Dengan metode BLW, bayi diberikan kesempatan untuk makan makanannya sendiri. Keuntungan metode ini banyak sekali:
  • Bayi menjadi aktor yang aktif, bukan pasif (hanya menerima disendoki). Sejak awal penyapihan, bayi sudah diberi kesempatan untuk makan sendiri. Bayi memutuskan kapan makan, kapan kenyang dan kapan mengakhiri kegiatan makan.
  • Bayi belajar ketepatan motorik, dengan meraih, menggenggam dan memasukkan sendiri potongan makanan padat ke mulutnya. Bayi  juga melatih otot rahang dengan mengunyah, meski tanpa gigi.
  • Bayi menjadi penikmat makanan. Dia mengenal dan mengeksplorasi tekstur, rasa dan warna makanan. Sedangkan bila makan bubur atau puree, yang rata-rata bertekstur sama, bayi tidak mengenal bentuk dan tekstur makanan yang aslinya.
  • Mengurangi resiko bayi menjadi picky eater (pemilih makanan) dan GTM (Gerakan Tutup Mulut) yang sering ditemui dalam pemberian makan dengan menyendoki (spoon-feeding).

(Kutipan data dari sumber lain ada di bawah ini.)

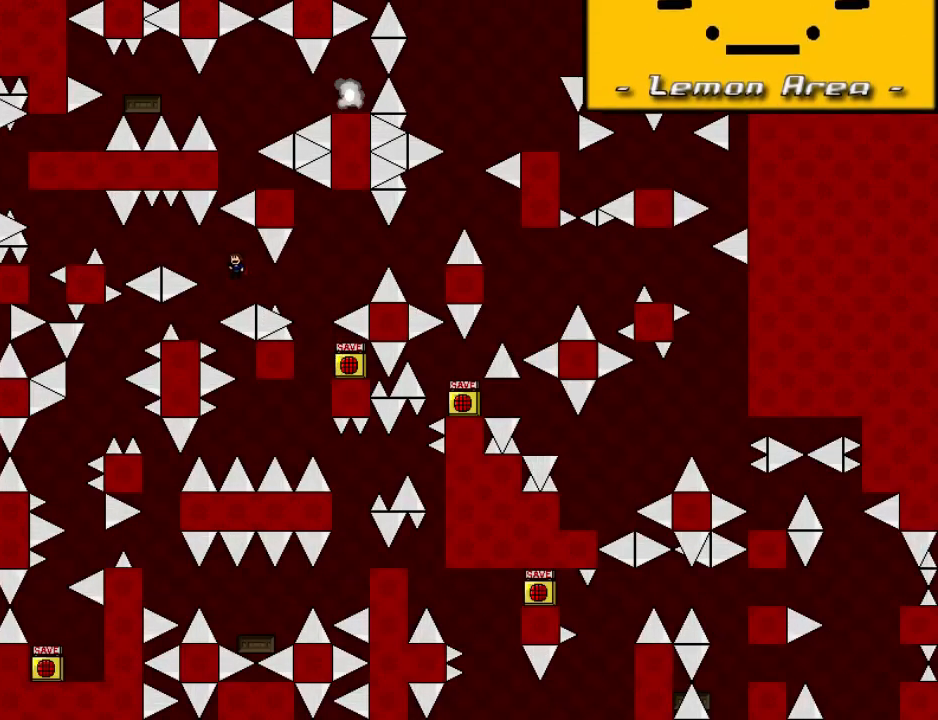
{"keys": ["left", "shift"], "events": [[100, "left", "down"], [320, "left", "up"], [360, "right", "down"], [360, "shift", "down"], [420, "right", "up"], [480, "left", "down"]]}
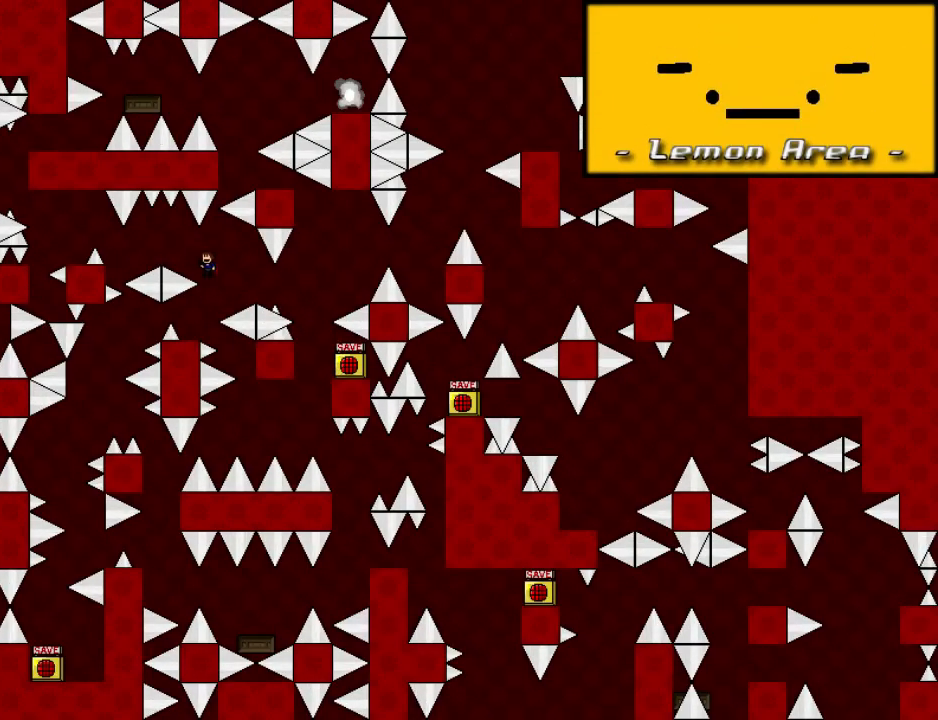
{"keys": ["left", "shift"], "events": [[240, "shift", "up"], [480, "shift", "down"]]}
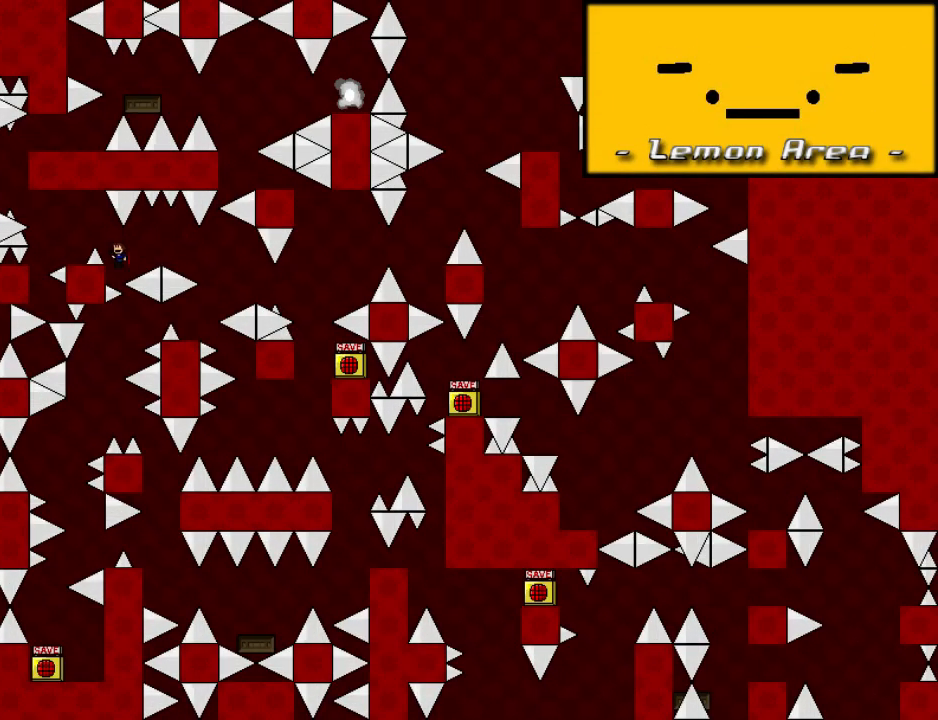
{"keys": ["left", "shift"], "events": [[140, "shift", "up"], [280, "left", "up"], [500, "left", "down"], [500, "shift", "down"]]}
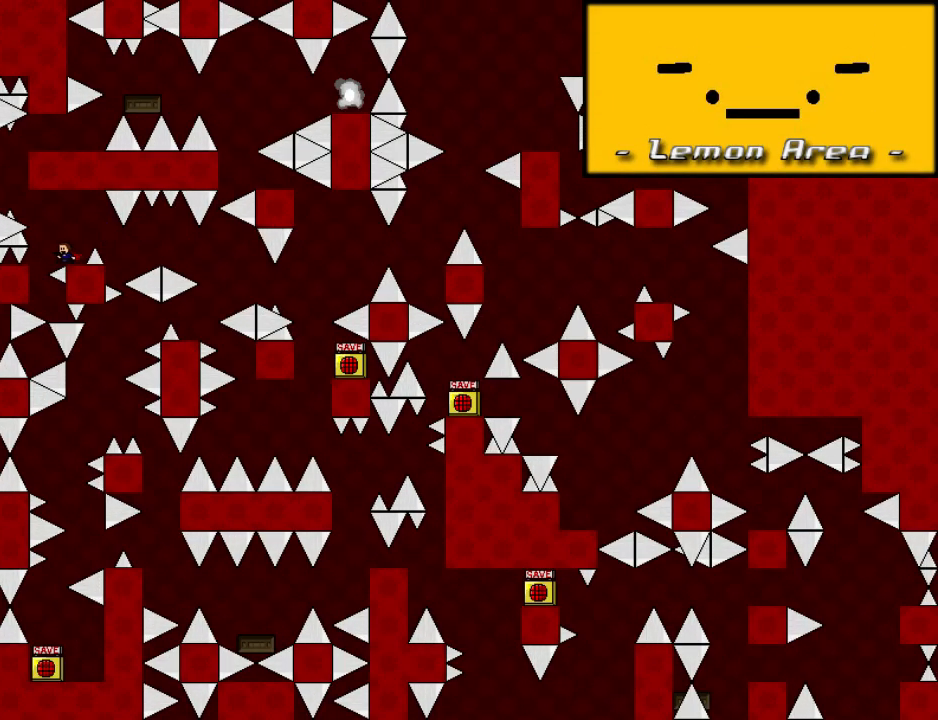
{"keys": ["right", "shift"], "events": [[100, "shift", "up"], [220, "shift", "down"], [280, "right", "down"], [320, "left", "up"]]}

Metode BLW dikembangkan oleh Gill Rapley, tetapi diakuinya bukan hal yang baru. Rapley mengungkap bahwa banyak ibu sebenarnya sudah melakukannya. Karena harus mengerjakan pekerjaan domestik lainnya, para ibu tanpa sengaja meninggalkan anak kedua dan ketiga di kursi makan dengan makanan di atas tray. Ternyata selama ditinggal, bayi-bayi ini terampil memakan makanan sendiri. Setelah cara ini dilanjutkan, diketahui bahwa bayi-bayi ini jarang menolak makanan dan makan lebih cepat dari anak sulung yang disendoki. Namun para ibu tidak berani mengungkap cara ini kepada orang lain karena takut dituduh menyalahi kebiasaan atau aturan. 

Di sisi lain, beberapa orangtua menolak menerapkan BLW ini karena takut bayinya tersedak. Tetapi Rapley meyakini bahwa bayi belum memiliki kemampuan memasukkan makanan hingga ke pangkal lidah bagian dalam. Bayi tersedak malahan lebih sering ditemui dalam metode spoon-feeding, karena sendok makanan sering dimasukkan ke mulut bayi terlalu dalam. Dalam BLW, syarat utama adalah bayi harus didudukkan secara tegak, bukan bersandar. Pengasuh juga dilarang untuk memasukkan makanan ke mulut bayi. Bayilah yang harus melakukannya. Seterusnya, dia akan lebih sering melepeh, daripada tersedak.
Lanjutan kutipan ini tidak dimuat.